Mit heißem Herzen für Europa

Nach einer knappen Stunde zieht sich der Kanzlerkandidat das Sakko aus. "Ist das heiß hier." Er hat sich in Fahrt geredet, wirkt jetzt auch überzeugender. "Die Macht der Profitmaximierung ohne jede Rücksicht zerstört die Würde des Menschen", beschreibt Schulz den Status Quo aus der Sicht der SPD. "Diese Kräfte zu zivilisieren, ist die Aufgabe der Sozialdemokratie im 21. Jahrhundert." Deutschland stehe vor einer Richtungsentscheidung.

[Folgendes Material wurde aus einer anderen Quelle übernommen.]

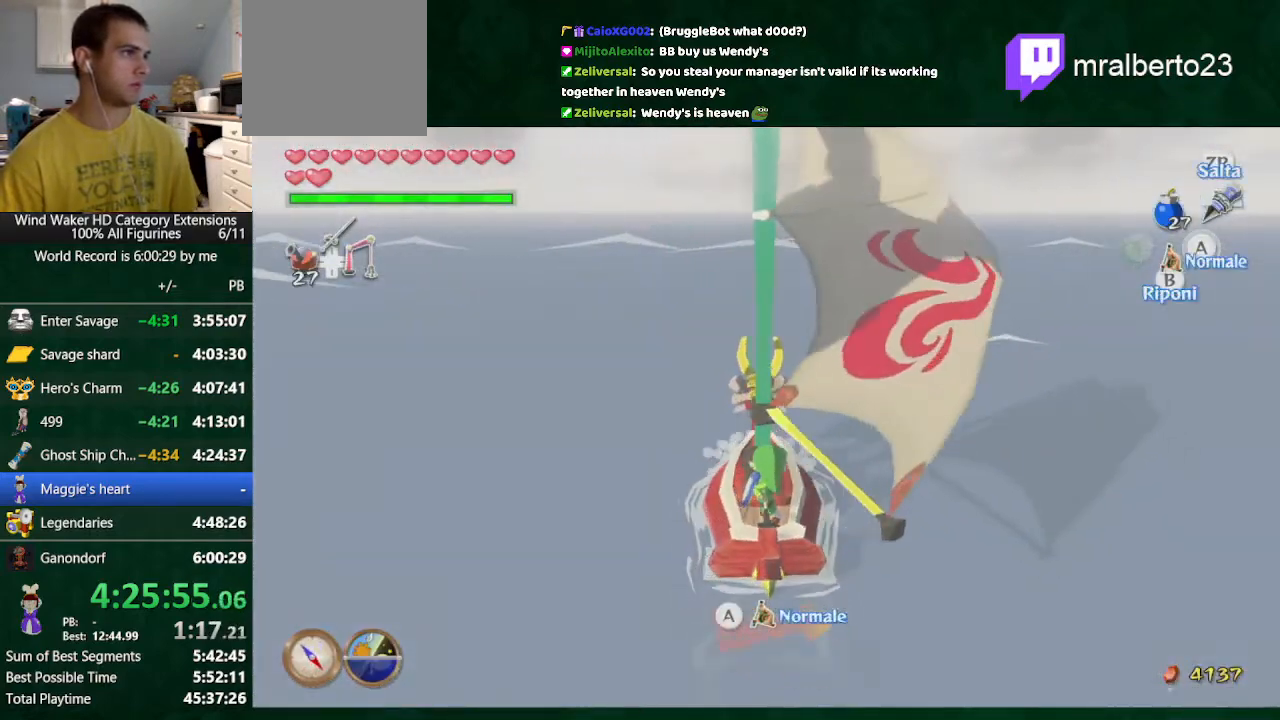
{"buttons": [], "left_stick": "right", "right_stick": "right", "events": [[67, "right_stick", "center"], [167, "B", "down"], [233, "B", "up"], [400, "right_stick", "right"], [467, "left_stick", "right"]]}
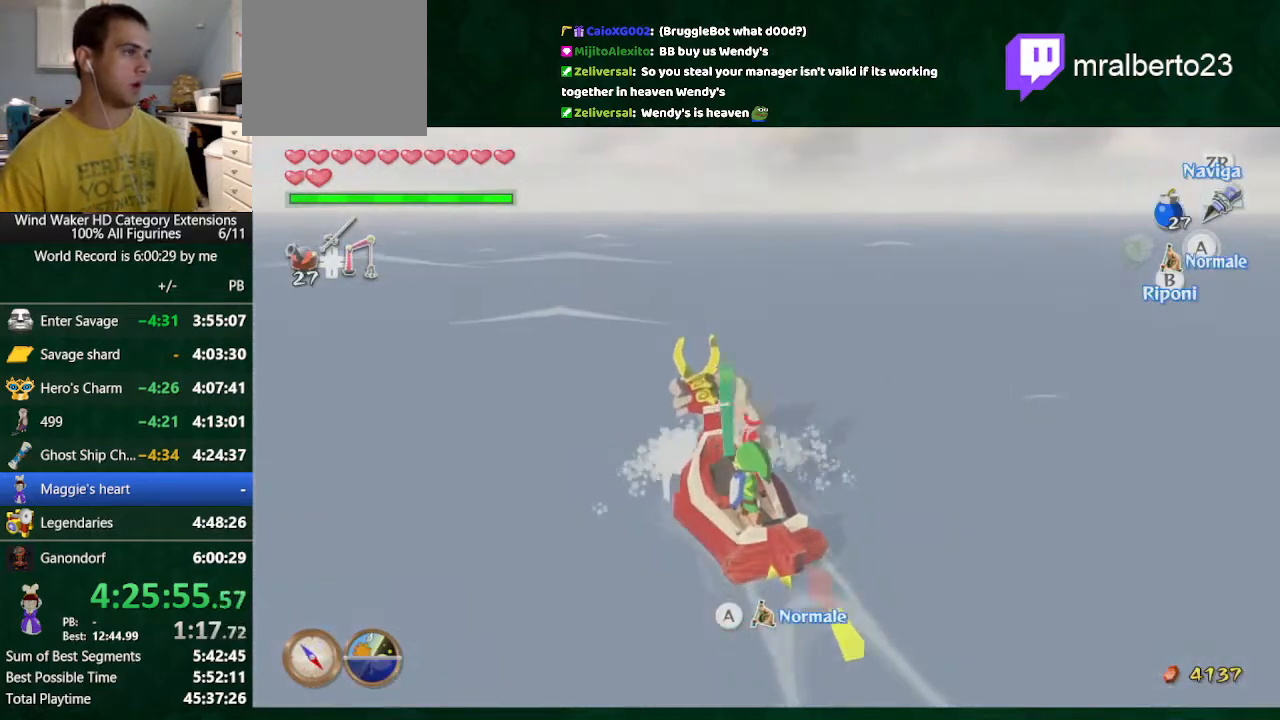
{"buttons": [], "left_stick": "left", "right_stick": "left", "events": [[333, "left_stick", "center"], [367, "right_stick", "left"], [467, "left_stick", "left"]]}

Zum Schluss geht Schulz noch auf sein Lieblingsthema ein. Europa befinde sich im Umbruch und müsse neu gegründet werden. "Als Ort der Aufklärung, der Menschenrechte, der Abrüstung, des zivilisatorischen Fortschritts, der Umwandlung der entfesselten Kräfte der Ökonomie im digitalen Zeitalter in sozialen Fortschritt", so der frühere EU-Parlamentspräsident. Für viele der innenpolitischen Themen, die er vorgestellt habe, lohne es sich, Wahlkampf zu machen, so Schulz. Für die europäische Idee aber "lohnt es sich, mit heißem Herzen zu kämpfen".